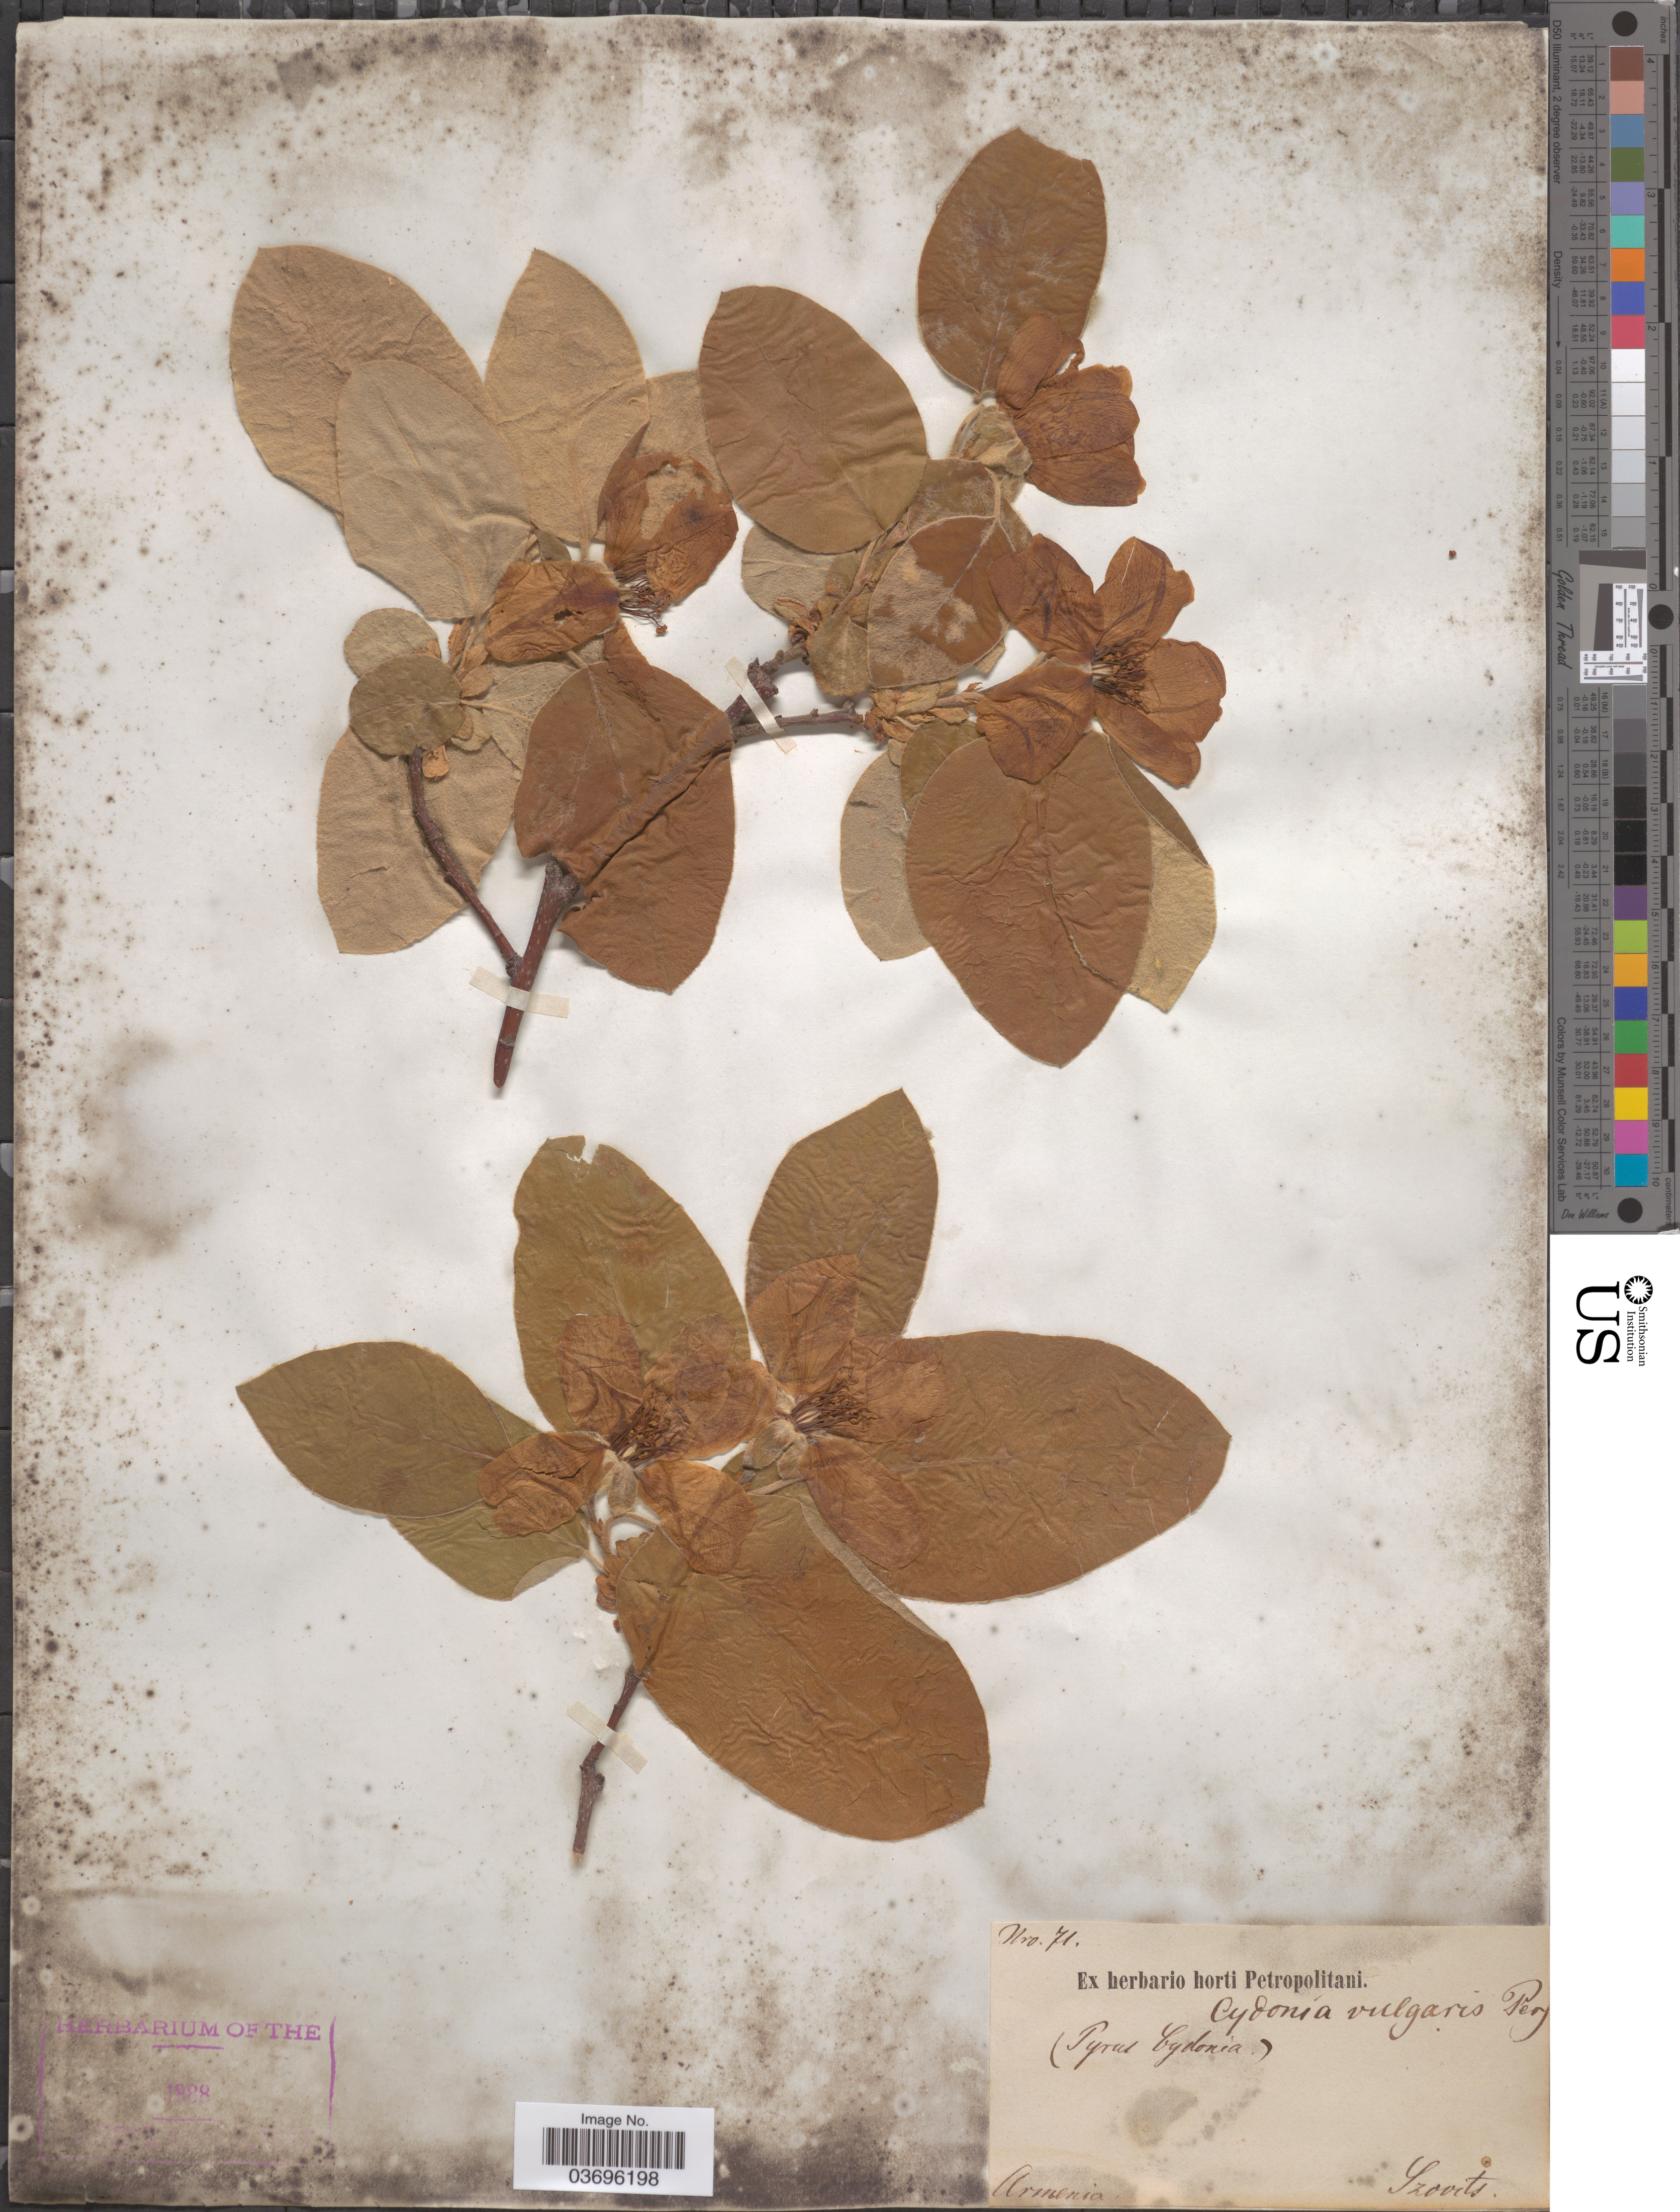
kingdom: Plantae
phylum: Tracheophyta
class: Magnoliopsida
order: Rosales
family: Rosaceae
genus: Cydonia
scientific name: Cydonia oblonga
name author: Mill.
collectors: Szovits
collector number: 71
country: Armenia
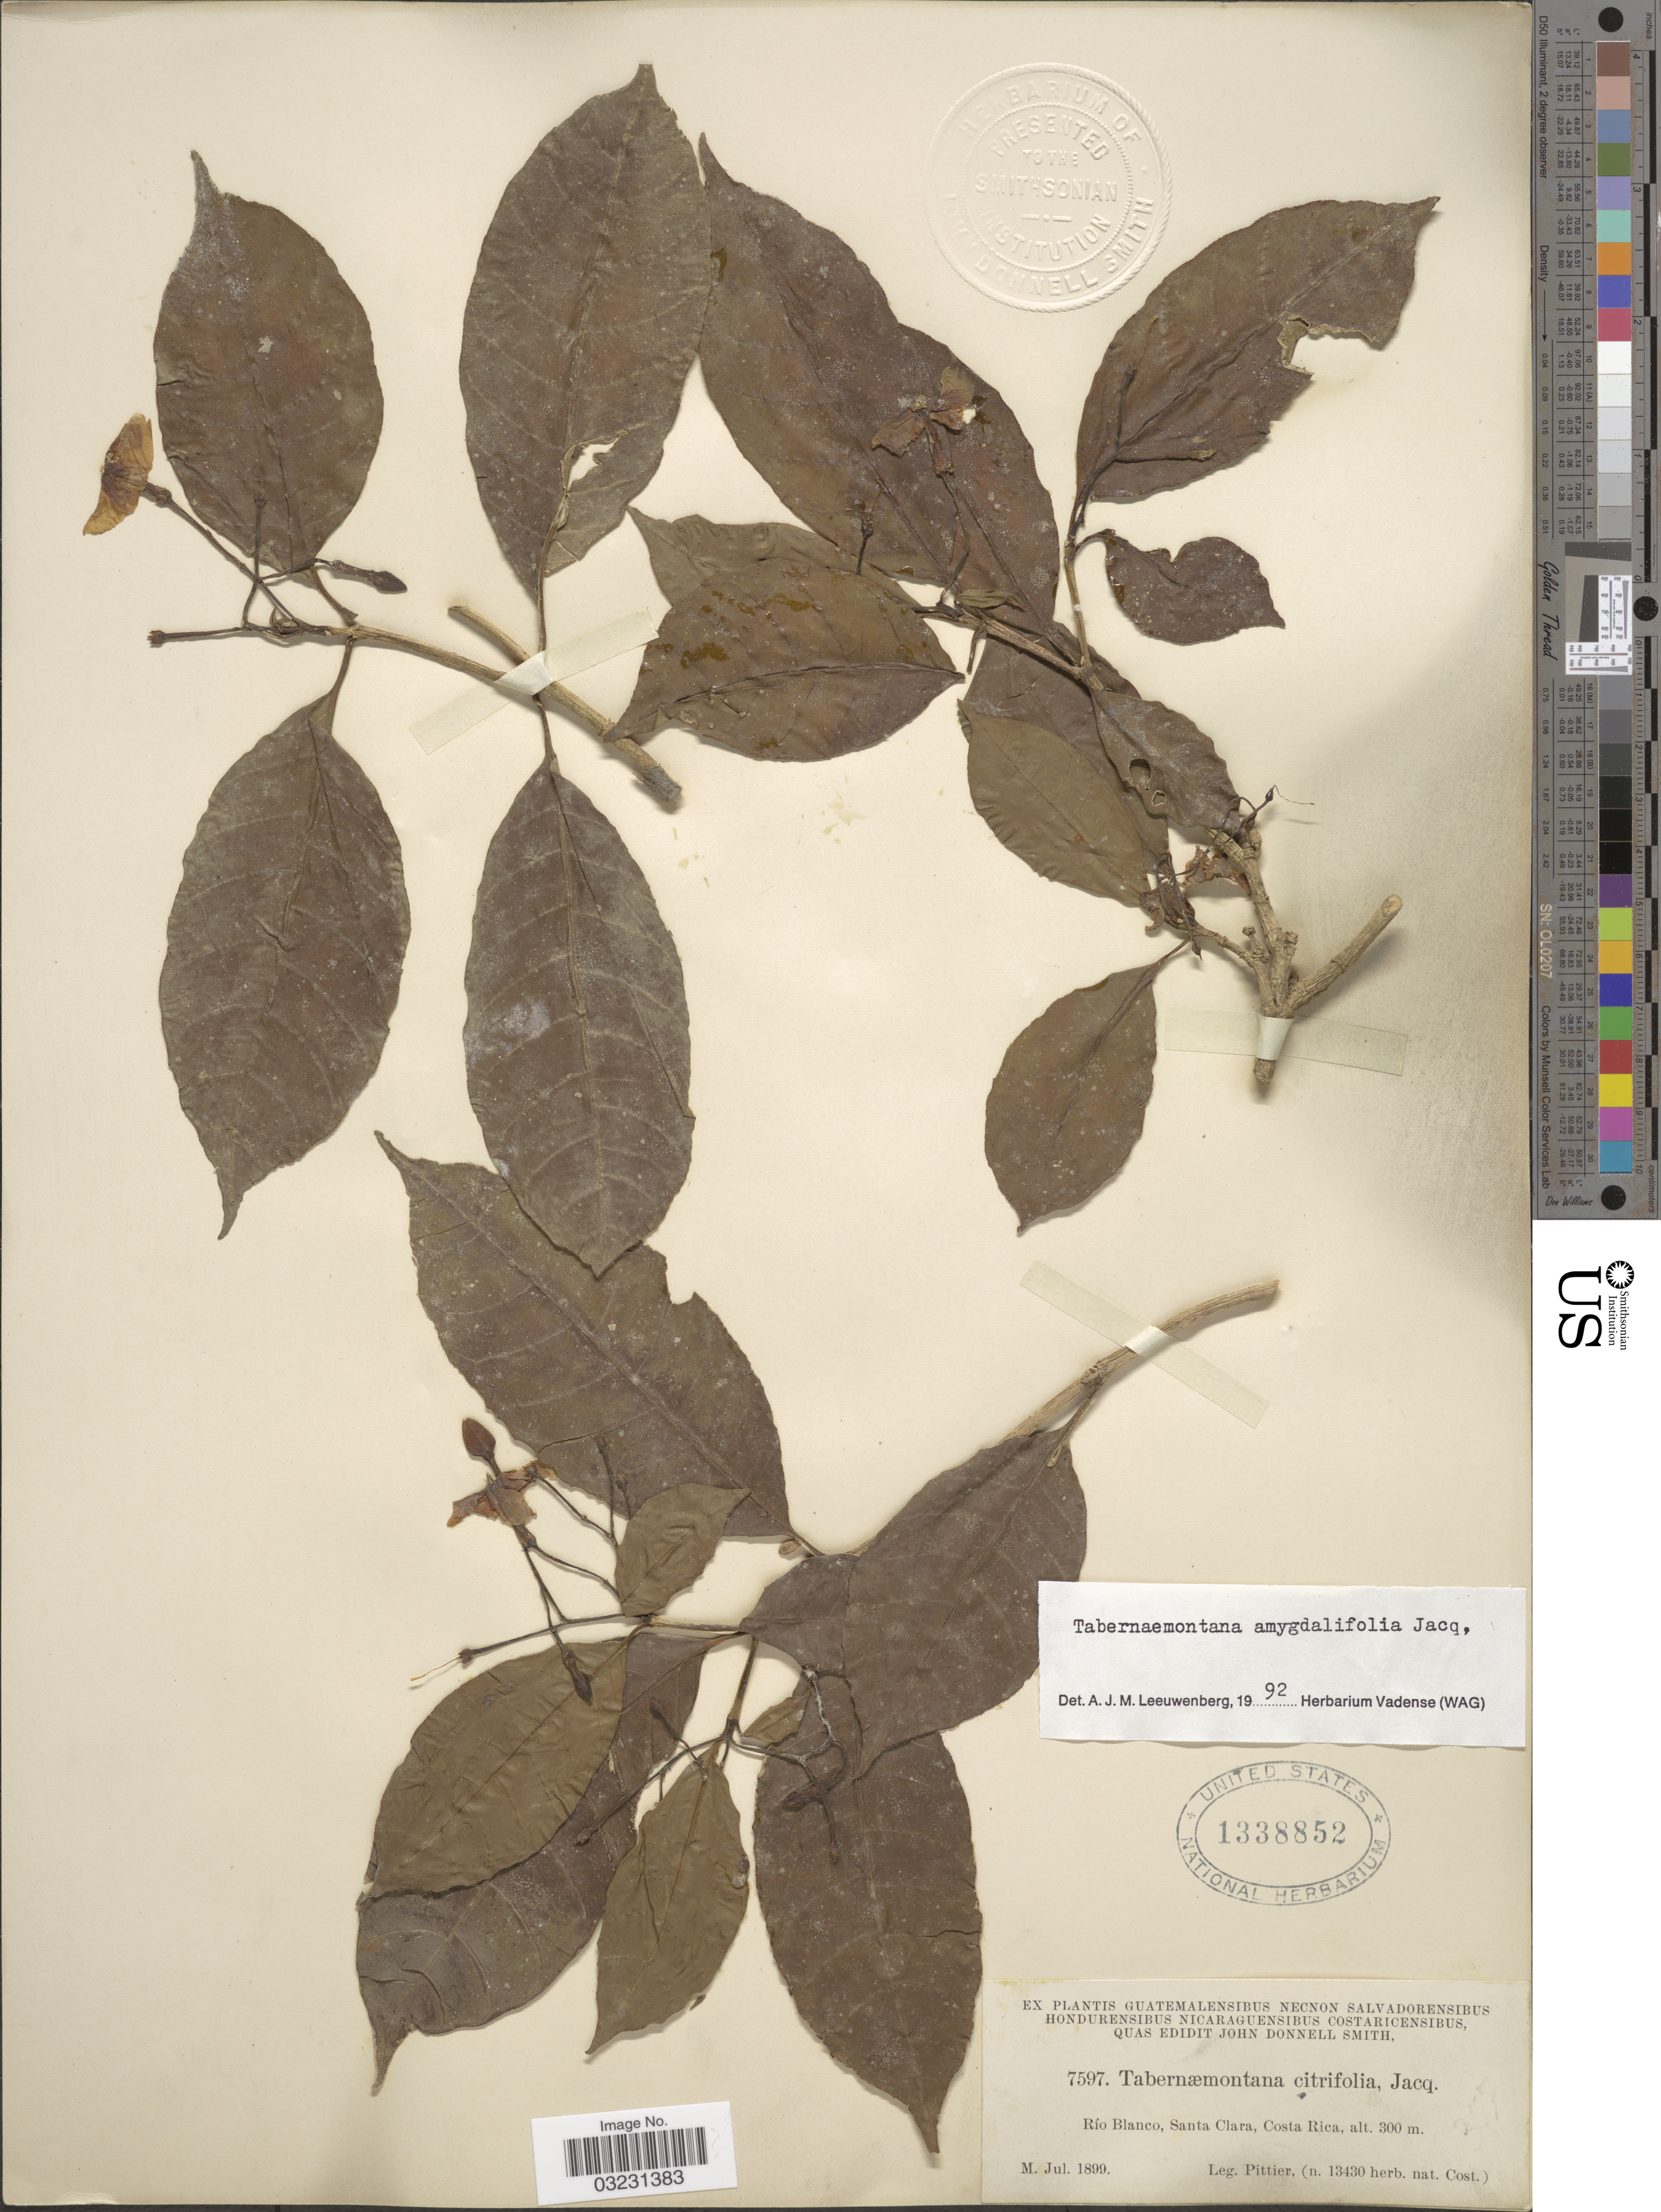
################
→ **CEL ZADANIA**:
Zamień w wierszach wszystkich rekordów "collectors" na "collected by", a pozostałą treść przepisz bez zmian. Obrazy pomiń w odpowiedzi.

→ **PEŁNE ROZWIĄZANIE**:
kingdom: Plantae
phylum: Tracheophyta
class: Magnoliopsida
order: Rosales
family: Rosaceae
genus: Cydonia
scientific name: Cydonia oblonga
name author: Mill.
collected by: Szovits
collector number: 71
country: Armenia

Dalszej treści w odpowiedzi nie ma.